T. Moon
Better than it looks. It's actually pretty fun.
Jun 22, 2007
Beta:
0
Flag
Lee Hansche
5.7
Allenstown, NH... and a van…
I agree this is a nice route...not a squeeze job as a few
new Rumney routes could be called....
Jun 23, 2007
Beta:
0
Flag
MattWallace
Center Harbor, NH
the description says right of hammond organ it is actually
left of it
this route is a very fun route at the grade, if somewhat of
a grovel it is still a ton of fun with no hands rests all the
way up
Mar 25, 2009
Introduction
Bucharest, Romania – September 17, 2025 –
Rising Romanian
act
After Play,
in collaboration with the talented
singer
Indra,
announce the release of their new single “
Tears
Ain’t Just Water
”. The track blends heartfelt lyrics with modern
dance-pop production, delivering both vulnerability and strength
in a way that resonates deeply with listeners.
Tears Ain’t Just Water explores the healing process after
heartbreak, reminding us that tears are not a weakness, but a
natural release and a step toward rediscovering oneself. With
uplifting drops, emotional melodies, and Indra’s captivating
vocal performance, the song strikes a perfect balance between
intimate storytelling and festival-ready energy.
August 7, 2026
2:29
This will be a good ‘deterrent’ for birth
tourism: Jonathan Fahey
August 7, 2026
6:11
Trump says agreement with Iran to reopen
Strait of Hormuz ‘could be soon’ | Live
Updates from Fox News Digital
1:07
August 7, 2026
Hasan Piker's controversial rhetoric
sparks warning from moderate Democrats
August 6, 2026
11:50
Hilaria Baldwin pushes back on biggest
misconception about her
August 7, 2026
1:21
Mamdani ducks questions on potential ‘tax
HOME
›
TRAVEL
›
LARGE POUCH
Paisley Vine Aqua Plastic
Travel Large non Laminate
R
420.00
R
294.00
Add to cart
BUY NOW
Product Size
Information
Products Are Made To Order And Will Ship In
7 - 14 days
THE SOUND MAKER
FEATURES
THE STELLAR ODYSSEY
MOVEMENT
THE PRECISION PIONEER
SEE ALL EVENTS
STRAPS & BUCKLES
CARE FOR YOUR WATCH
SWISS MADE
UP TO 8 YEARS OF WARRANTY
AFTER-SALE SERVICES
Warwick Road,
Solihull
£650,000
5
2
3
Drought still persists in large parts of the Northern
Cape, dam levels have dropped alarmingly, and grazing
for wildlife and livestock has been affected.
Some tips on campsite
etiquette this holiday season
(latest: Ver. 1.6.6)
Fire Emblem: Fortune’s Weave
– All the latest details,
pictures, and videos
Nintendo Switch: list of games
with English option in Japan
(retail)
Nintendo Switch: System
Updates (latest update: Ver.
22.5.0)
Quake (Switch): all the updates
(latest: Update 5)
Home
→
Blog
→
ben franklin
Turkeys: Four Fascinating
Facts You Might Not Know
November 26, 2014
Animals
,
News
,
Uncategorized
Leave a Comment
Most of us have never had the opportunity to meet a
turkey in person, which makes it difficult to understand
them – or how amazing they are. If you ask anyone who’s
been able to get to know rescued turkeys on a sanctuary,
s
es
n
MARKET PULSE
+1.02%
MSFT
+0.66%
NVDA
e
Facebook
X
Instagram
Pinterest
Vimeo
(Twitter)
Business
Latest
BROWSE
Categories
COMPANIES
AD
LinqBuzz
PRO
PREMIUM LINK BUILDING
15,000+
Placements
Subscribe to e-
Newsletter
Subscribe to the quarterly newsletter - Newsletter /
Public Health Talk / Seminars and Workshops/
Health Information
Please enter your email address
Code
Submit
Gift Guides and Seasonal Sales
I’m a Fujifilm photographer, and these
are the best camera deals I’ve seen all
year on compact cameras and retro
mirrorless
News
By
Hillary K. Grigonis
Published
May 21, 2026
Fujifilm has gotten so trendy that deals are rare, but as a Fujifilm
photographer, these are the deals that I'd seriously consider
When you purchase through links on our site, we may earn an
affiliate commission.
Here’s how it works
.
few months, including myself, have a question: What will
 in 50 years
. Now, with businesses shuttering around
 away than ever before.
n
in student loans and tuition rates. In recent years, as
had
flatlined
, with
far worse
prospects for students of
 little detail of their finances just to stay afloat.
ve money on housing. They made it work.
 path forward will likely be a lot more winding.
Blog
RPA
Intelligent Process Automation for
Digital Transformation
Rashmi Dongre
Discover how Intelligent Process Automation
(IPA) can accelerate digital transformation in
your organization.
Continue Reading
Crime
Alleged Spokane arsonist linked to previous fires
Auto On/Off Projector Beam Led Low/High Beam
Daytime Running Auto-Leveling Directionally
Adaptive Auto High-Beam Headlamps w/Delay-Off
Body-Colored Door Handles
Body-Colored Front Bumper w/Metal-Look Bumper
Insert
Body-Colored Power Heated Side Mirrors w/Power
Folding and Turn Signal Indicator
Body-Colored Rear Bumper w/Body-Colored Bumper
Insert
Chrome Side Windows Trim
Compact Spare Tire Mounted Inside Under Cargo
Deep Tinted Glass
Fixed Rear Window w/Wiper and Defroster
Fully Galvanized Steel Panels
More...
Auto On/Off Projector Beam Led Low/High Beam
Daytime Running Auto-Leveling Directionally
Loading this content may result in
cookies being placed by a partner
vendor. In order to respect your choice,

* **WHAT THIS TASK INVOLVES**
Quote the entries above word for word, from their first line through the line containing "MattWallace", including both of those lines.

* **FINISHED TASK**
T. Moon
Better than it looks. It's actually pretty fun.
Jun 22, 2007
Beta:
0
Flag
Lee Hansche
5.7
Allenstown, NH... and a van…
I agree this is a nice route...not a squeeze job as a few
new Rumney routes could be called....
Jun 23, 2007
Beta:
0
Flag
MattWallace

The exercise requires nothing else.